Casual Monk fans can cling dearly to "'Round Midnight," which here strikes a balance between the composer's bouncier execution and the rest of the jazz world's moody interpretation. It is here that one realizes the commercial potential of this album — just complex enough to engage the ear, just easy enough to calm the souls of non-jazz fans. Maybe it's Buddy Montgomery's vibes that make it so smooth, especially when he blends with Adderley's muted cornet. The righteous "In Walked Bud," boasting a melody you may never shake from your head, and the truly classic "Well, You Needn't" round out the Monk selections.

Buddy Montgomery is here because of his ties to brother Wes, who is also honored on this disc along with sax great Cannonball Adderley (thus the presence of brother Nat Adderley). Both of the Heaths boasted strong ties with Wes Montgomery too. That explains why the version of "West Coast Blues" shows empathy similar to that lavished on the Monk material. "Four on Six" visits the guitarist again.

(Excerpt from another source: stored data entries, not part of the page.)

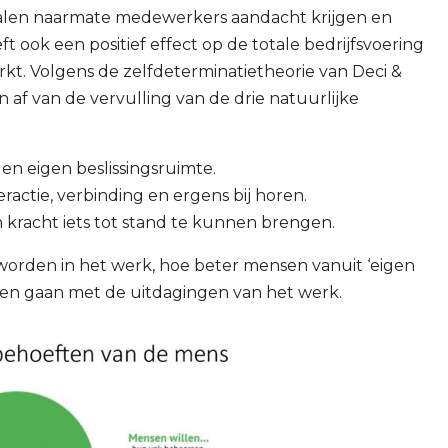
 dalen naarmate medewerkers aandacht krijgen en
t ook een positief effect op de totale bedrijfsvoering
rkt. Volgens de zelfdeterminatietheorie van Deci &
f van de vervulling van de drie natuurlijke
 en eigen beslissingsruimte.
ractie, verbinding en ergens bij horen.
 kracht iets tot stand te kunnen brengen.
orden in het werk, hoe beter mensen vanuit ‘eigen
en gaan met de uitdagingen van het werk.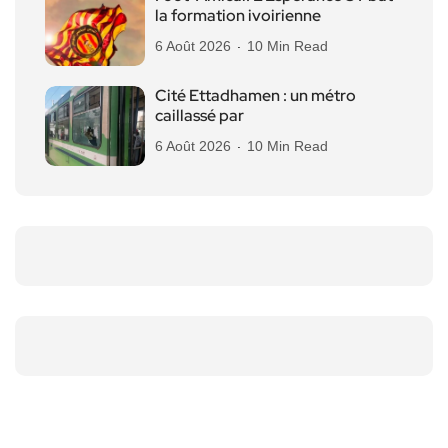
la formation ivoirienne
6 Août 2026
10 Min Read
Cité Ettadhamen : un métro
caillassé par
6 Août 2026
10 Min Read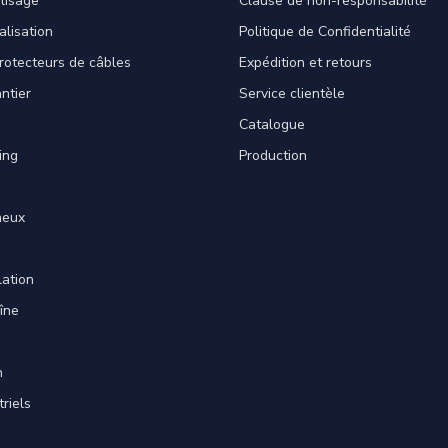
lisage
Clause de non-responsabilité
alisation
Politique de Confidentialité
rotecteurs de câbles
Expédition et retours
ntier
Service clientèle
Catalogue
ing
Production
neux
lation
îne
n
triels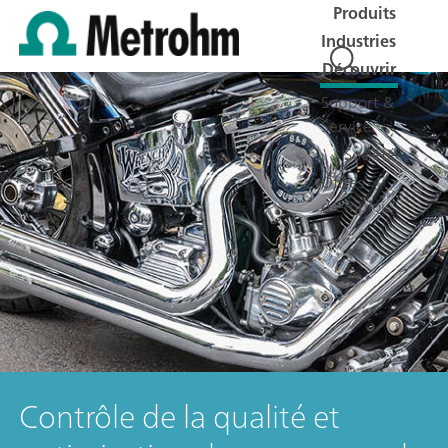
Produits
Industries
Découvrir
Support &
Service
Société
Offres
d'emplois
Contrôle de la qualité et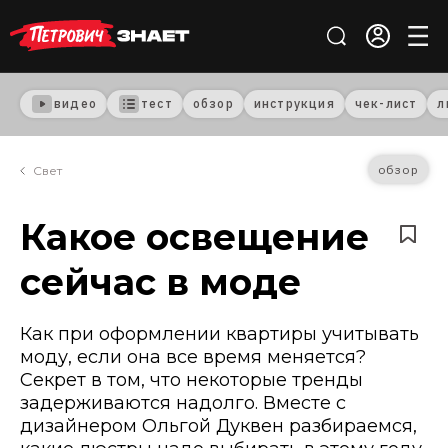
видео
тест
обзор
инструкция
чек-лист
л
обзор
Свет
Какое освещение
сейчас в моде
Как при оформлении квартиры учитывать
моду, если она все время меняется?
Секрет в том, что некоторые тренды
задерживаются надолго. Вместе с
дизайнером Ольгой Дуквен разбираемся,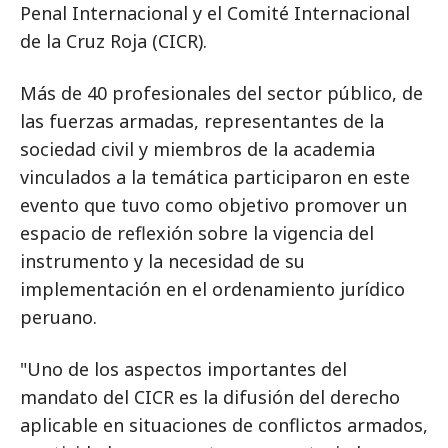
Penal Internacional y el Comité Internacional
de la Cruz Roja (CICR).
Más de 40 profesionales del sector público, de
las fuerzas armadas, representantes de la
sociedad civil y miembros de la academia
vinculados a la temática participaron en este
evento que tuvo como objetivo promover un
espacio de reflexión sobre la vigencia del
instrumento y la necesidad de su
implementación en el ordenamiento jurídico
peruano.
"Uno de los aspectos importantes del
mandato del CICR es la difusión del derecho
aplicable en situaciones de conflictos armados,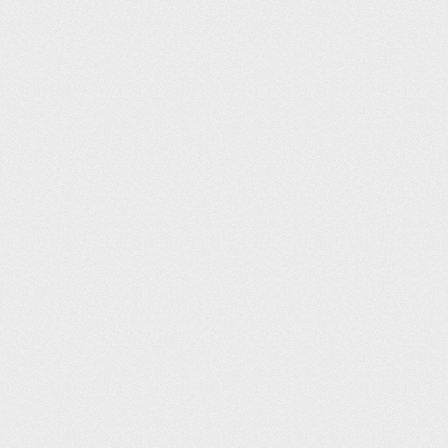
Cảnh báo có thai
Cảnh báo cho con bú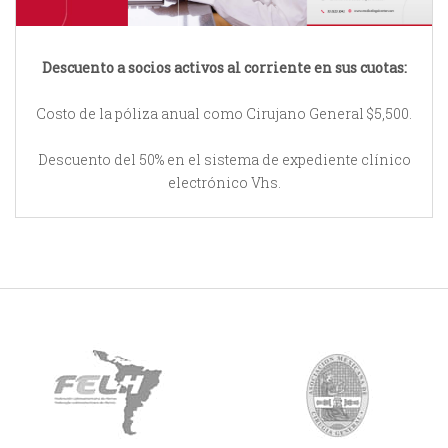
Descuento a socios activos al corriente en sus cuotas:
Costo de la póliza anual como Cirujano General $5,500.
Descuento del 50% en el sistema de expediente clínico
electrónico Vhs.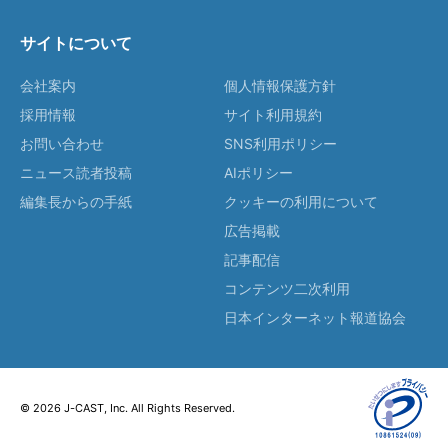
サイトについて
会社案内
個人情報保護方針
採用情報
サイト利用規約
お問い合わせ
SNS利用ポリシー
ニュース読者投稿
AIポリシー
編集長からの手紙
クッキーの利用について
広告掲載
記事配信
コンテンツ二次利用
日本インターネット報道協会
© 2026 J-CAST, Inc. All Rights Reserved.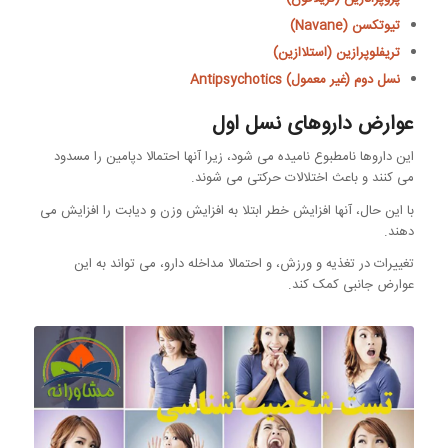
تيوتكسن (Navane)
تریفلوپرازین (استلاازین)
نسل دوم (غیر معمول) Antipsychotics
عوارض داروهای نسل اول
این داروها نامطبوع نامیده می شود، زیرا آنها احتمالا دپامین را مسدود
می کنند و باعث اختلالات حرکتی می شوند.
با این حال، آنها افزایش خطر ابتلا به افزایش وزن و دیابت را افزایش می
دهند.
تغییرات در تغذیه و ورزش، و احتمالا مداخله دارو، می تواند به این
عوارض جانبی کمک کند.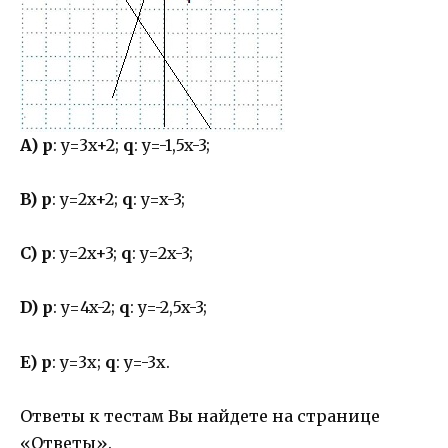
A)
p
: y=3x+2;
q
: y=-1,5x-3;
B)
p
: y=2x+2;
q
: y=x-3;
C)
p
: y=2x+3;
q
: y=2x-3;
D)
p
: y=4x-2;
q
: y=-2,5x-3;
E) p
: y=3x;
q
: y=-3x.
Ответы к тестам Вы найдете на странице
«Ответы».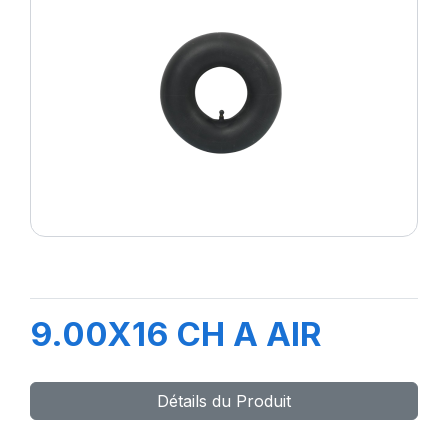
9.00X16 CH A AIR
Détails du Produit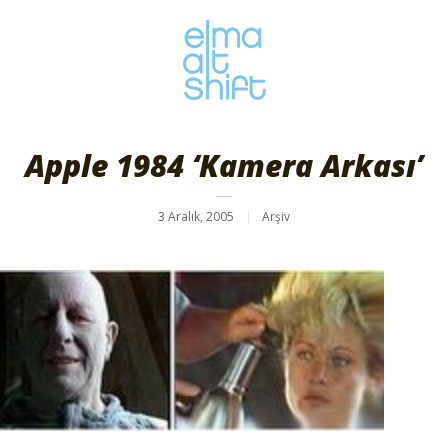
Apple 1984 ‘Kamera Arkası’
3 Aralık, 2005
Arşiv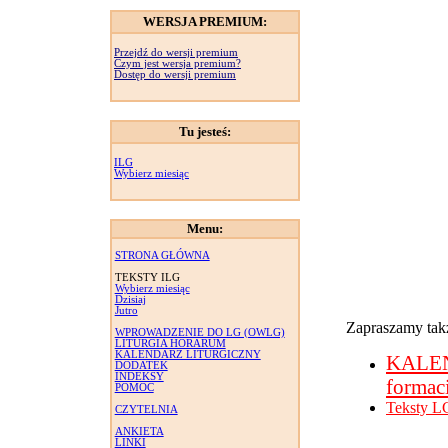
WERSJA PREMIUM:
Przejdź do wersji premium
Czym jest wersja premium?
Dostęp do wersji premium
Tu jesteś:
ILG
Wybierz miesiąc
Menu:
STRONA GŁÓWNA
TEKSTY ILG
Wybierz miesiąc
Dzisiaj
Jutro
Zapraszamy takż
WPROWADZENIE DO LG (OWLG)
LITURGIA HORARUM
KALENDARZ LITURGICZNY
KALE
DODATEK
INDEKSY
formac
POMOC
Teksty L
CZYTELNIA
ANKIETA
LINKI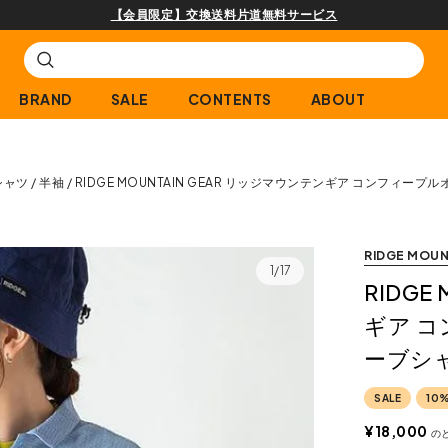
【会員限定】交換送料片道無料サービス
BRAND
SALE
CONTENTS
ABOUT
シャツ
半袖
RIDGE MOUNTAIN GEAR リッジマウンテンギア コンフ
RIDGE MOUN
1/17
RIDGE
ギア 
ーブシ
SALE
10
¥
18,000
の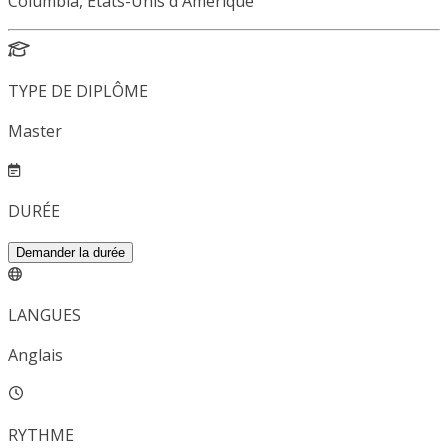
Columbia, États-Unis d'Amérique
TYPE DE DIPLÔME
Master
DURÉE
Demander la durée
LANGUES
Anglais
RYTHME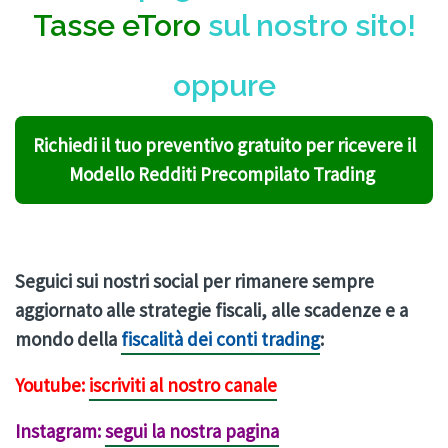
Tasse eToro
sul nostro sito!
oppure
Richiedi il tuo preventivo gratuito per ricevere il
Modello Redditi Precompilato Trading
Seguici sui nostri social per rimanere sempre
aggiornato alle strategie fiscali, alle scadenze e a
mondo della
fiscalità dei conti trading
:
Youtube:
iscriviti al nostro canale
Instagram:
segui la nostra pagina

From the Cannonball Adderley side of things, "Gemini," a regular in Cannonball's sets, succeeds as well. The saxophonist's memory is most grandly toasted in the dramatic, epic-like "Work Song," here imbued with drama and hope in scale with slavery's tragic history.

An analysis of Mostly Monk reveals an interesting idea blossomed into an intriguing project. A casual listen is rewarded with a jazz album that gives jazz a good name, marked by some of the most uniquely structured compositions in the music's history.